RaiseMe raised $15m to expand its ‘micro-scholarship’ platform for students

RaiseMe, a startup that offers students micro-scholarships for colleges, raised $15m to expand.

RaiseMe, a ‘micro-scholarship’ startup that offers high school students money for achieving milestones, just raised $15m to expand its platform. The program, backed by the Chan Zuckerberg Initiative, has already awarded students $2B. 

RaiseMe raised $15m to expand its ‘micro-scholarship’ platform for students

Proponents believe RaiseMe incentivizes students from underrepresented backgrounds to go to college, but critics argue that monetizing learning  distorts the value of education and helps colleges more than students.

Nothing motivates kids like cold, hard cash

The idea is this: Since the gap between the behavior (getting good grades) and the payoff (getting money for school) is so long, many kids don’t think schoolwork is ‘worth it.’ So to prove school doesn’t drool, RaiseMe assigns scholarship dollar values to specific achievements.

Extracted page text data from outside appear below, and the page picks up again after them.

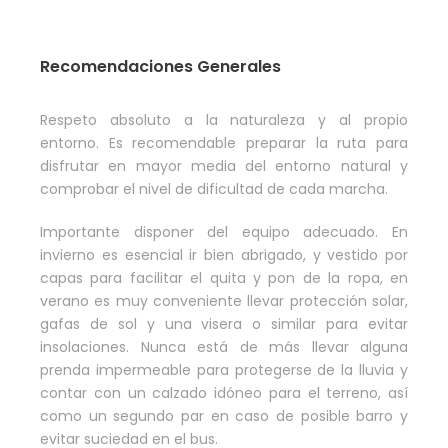
Recomendaciones Generales
Respeto absoluto a la naturaleza y al propio
entorno. Es recomendable preparar la ruta para
disfrutar en mayor media del entorno natural y
comprobar el nivel de dificultad de cada marcha.
Importante disponer del equipo adecuado. En
invierno es esencial ir bien abrigado, y vestido por
capas para facilitar el quita y pon de la ropa, en
verano es muy conveniente llevar protección solar,
gafas de sol y una visera o similar para evitar
insolaciones. Nunca está de más llevar alguna
prenda impermeable para protegerse de la lluvia y
contar con un calzado idóneo para el terreno, así
como un segundo par en caso de posible barro y
evitar suciedad en el bus.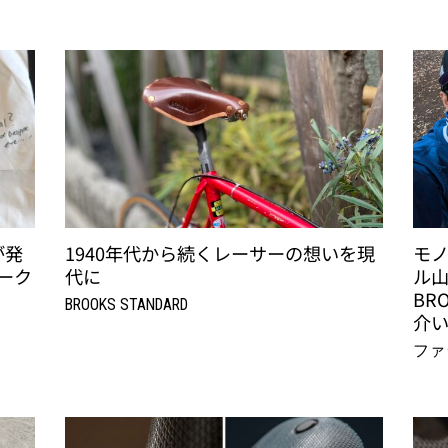
が発
1940年代から続くレーサーの想いを現
モノ
ワーク
代に
ル山
BR
BROOKS STANDARD
介い
ファ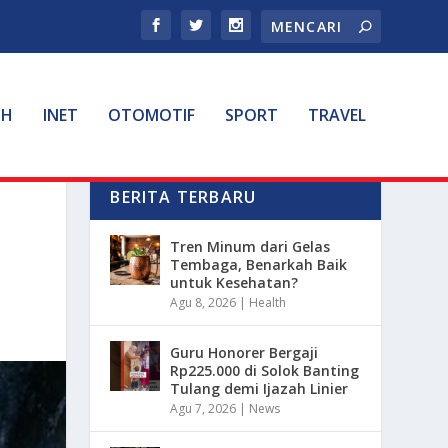
TH
INET
OTOMOTIF
SPORT
TRAVEL
BERITA TERBARU
Tren Minum dari Gelas
Tembaga, Benarkah Baik
untuk Kesehatan?
Agu 8, 2026
|
Health
Guru Honorer Bergaji
Rp225.000 di Solok Banting
Tulang demi Ijazah Linier
Agu 7, 2026
|
News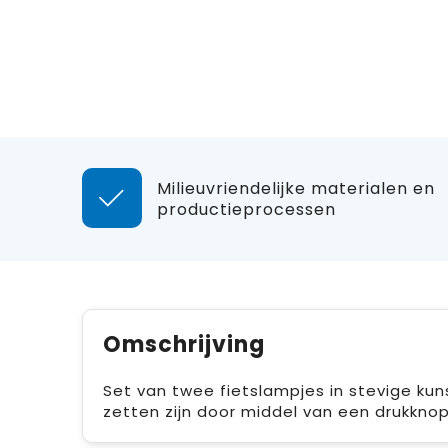
Milieuvriendelijke materialen en
productieprocessen
Omschrijving
Set van twee fietslampjes in stevige kun
zetten zijn door middel van een drukknopj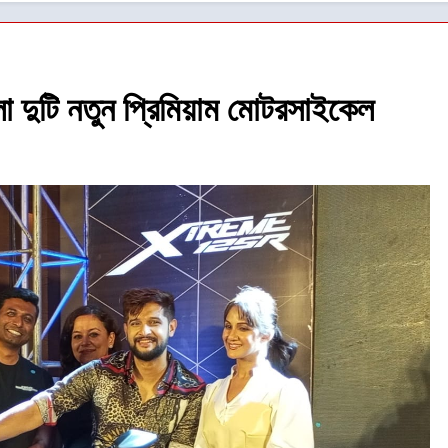
ো দুটি নতুন প্রিমিয়াম মোটরসাইকেল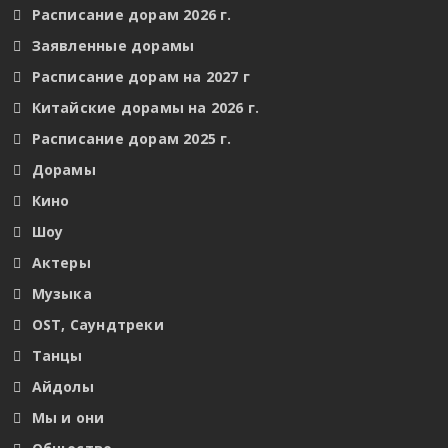
Расписание дорам 2026 г.
Заявленные дорамы
Расписание дорам на 2027 г
Китайские дорамы на 2026 г.
Расписание дорам 2025 г.
Дорамы
Кино
Шоу
Актеры
Музыка
OST, Саундтреки
Танцы
Айдолы
Мы и они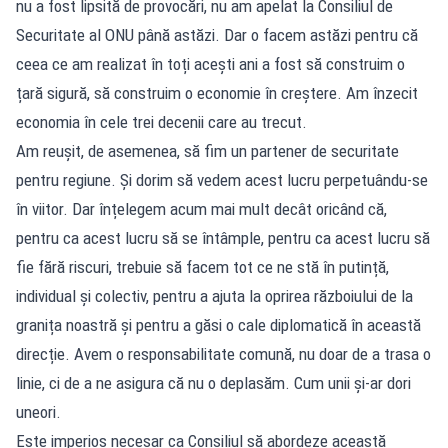
nu a fost lipsită de provocări, nu am apelat la Consiliul de
Securitate al ONU până astăzi. Dar o facem astăzi pentru că
ceea ce am realizat în toți acești ani a fost să construim o
țară sigură, să construim o economie în creștere. Am înzecit
economia în cele trei decenii care au trecut.
Am reușit, de asemenea, să fim un partener de securitate
pentru regiune. Și dorim să vedem acest lucru perpetuându-se
în viitor. Dar înțelegem acum mai mult decât oricând că,
pentru ca acest lucru să se întâmple, pentru ca acest lucru să
fie fără riscuri, trebuie să facem tot ce ne stă în putință,
individual și colectiv, pentru a ajuta la oprirea războiului de la
granița noastră și pentru a găsi o cale diplomatică în această
direcție. Avem o responsabilitate comună, nu doar de a trasa o
linie, ci de a ne asigura că nu o deplasăm. Cum unii și-ar dori
uneori.
Este imperios necesar ca Consiliul să abordeze această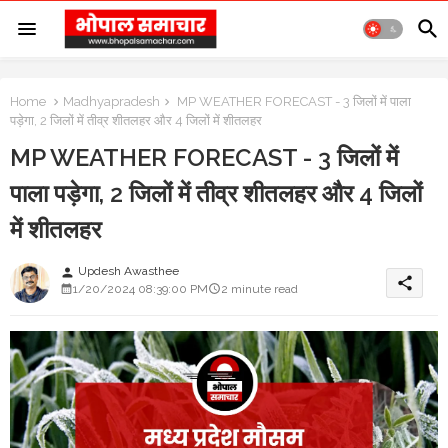
Home
Madhyapradesh
MP WEATHER FORECAST - 3 जिलों में पाला
पड़ेगा, 2 जिलों में तीव्र शीतलहर और 4 जिलों में शीतलहर
MP WEATHER FORECAST - 3 जिलों में
पाला पड़ेगा, 2 जिलों में तीव्र शीतलहर और 4 जिलों
में शीतलहर
Updesh Awasthee
person
share
1/20/2024 08:39:00 PM
2 minute read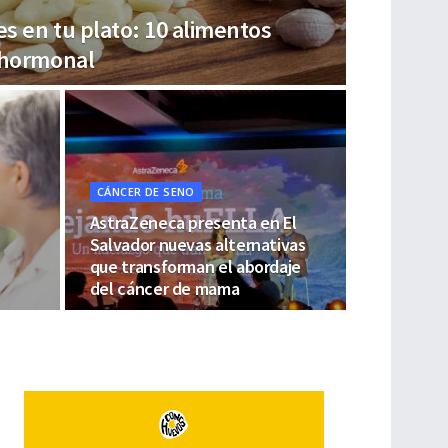
s en tu plato: 10 alimentos
d hormonal
CÁNCER DE SENO
AstraZeneca presenta en El
Salvador nuevas alternativas
que transforman el abordaje
del cáncer de mama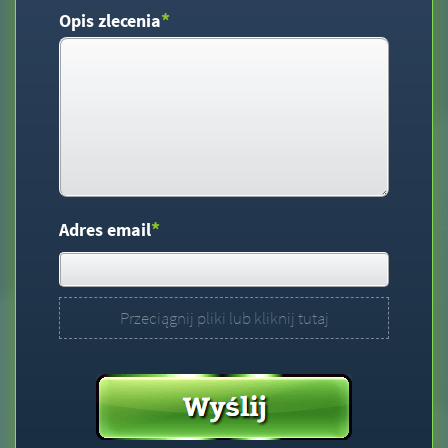
*
Opis zlecenia
*
Adres email
Przeciągnij pliki lub kliknij tutaj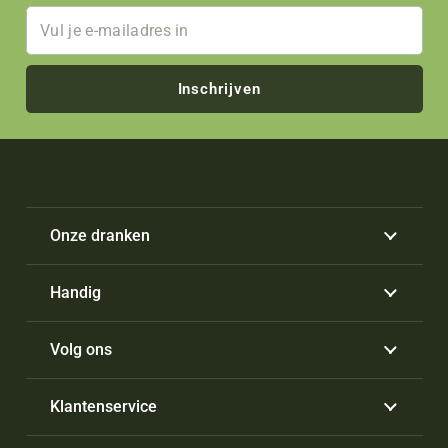
Inschrijven
Onze dranken
Handig
Volg ons
Klantenservice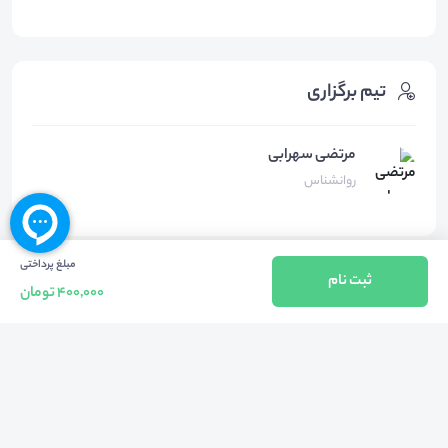
تیم برگزاری
مرتضی سهرابی
روانشناس
مبلغ پرداختی
ثبت نام
محل برگزاری
400,000 تومان
رویداد آنلاین
پلتفرم اسکای‌روم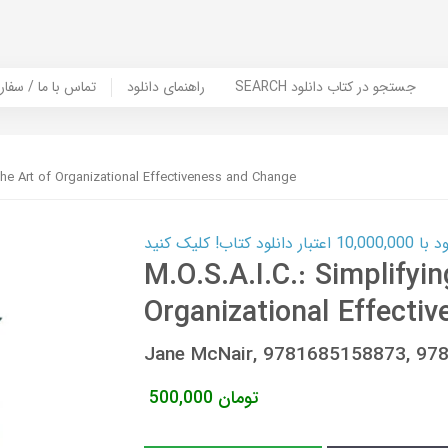
SEARCH جستجو در کتاب دانلود
راهنمای دانلود
Contact Us / Order Book | تماس با
 the Art of Organizational Effectiveness and Change
ب! کلیک کنید
M.O.S.A.I.C.: Simplifyin
Organizational Effecti
Jane McNair, 9781685158873, 9
تومان
500,000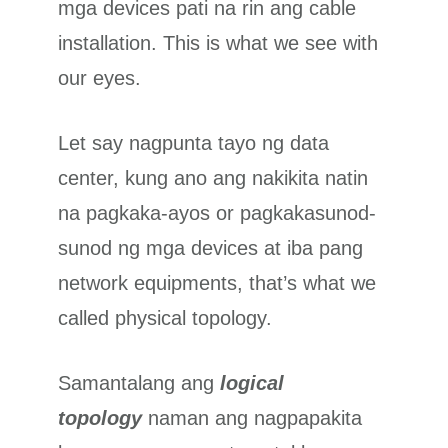
mga devices pati na rin ang cable
installation. This is what we see with
our eyes.
Let say nagpunta tayo ng data
center, kung ano ang nakikita natin
na pagkaka-ayos or pagkakasunod-
sunod ng mga devices at iba pang
network equipments, that’s what we
called physical topology.
Samantalang ang
logical
topology
naman ang nagpapakita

Students then accumulate as much as $80k completing tasks offered by one of the 300+ colleges on the platform. These colleges pay RaiseMe between $4k and $20k for direct access to students. 

As an example, Penn State pays $120 for an A in a core course, $100 for a captain’s role on a team, $100 for not missing a day of school all year, and $5 per hour of community service

But students only get the money once they’ve already gotten in…

Which, according to critics, turns academics into a game that schools, not students, win. Colleges post their own prizes, meaning an A in chemistry could be worth $100 at one school and only $5 at another.

But since students may not ‘unlock’ more money in RaiseMe than they would have earned from schools without it, some critics see the platform as a recruiting tool to nudge kids toward a particular school. 

Some educators also believe RaiseMe’s incentives also encourages students to follow the money rather than their passions.

RaiseMe — and its students — are on the funding fast track

The 1.2m kids that RaiseMe has sent to school are proof that students will play their game. So whether or not gamified achievement is contrary to the spirit of learning, RaiseMe’s mission of expanding access to education seems to be working..

So far, RaiseMe has raised $31.5m in funding for itself. With it, the company plans to get more paying school partners on its platforms — and get more kids in school.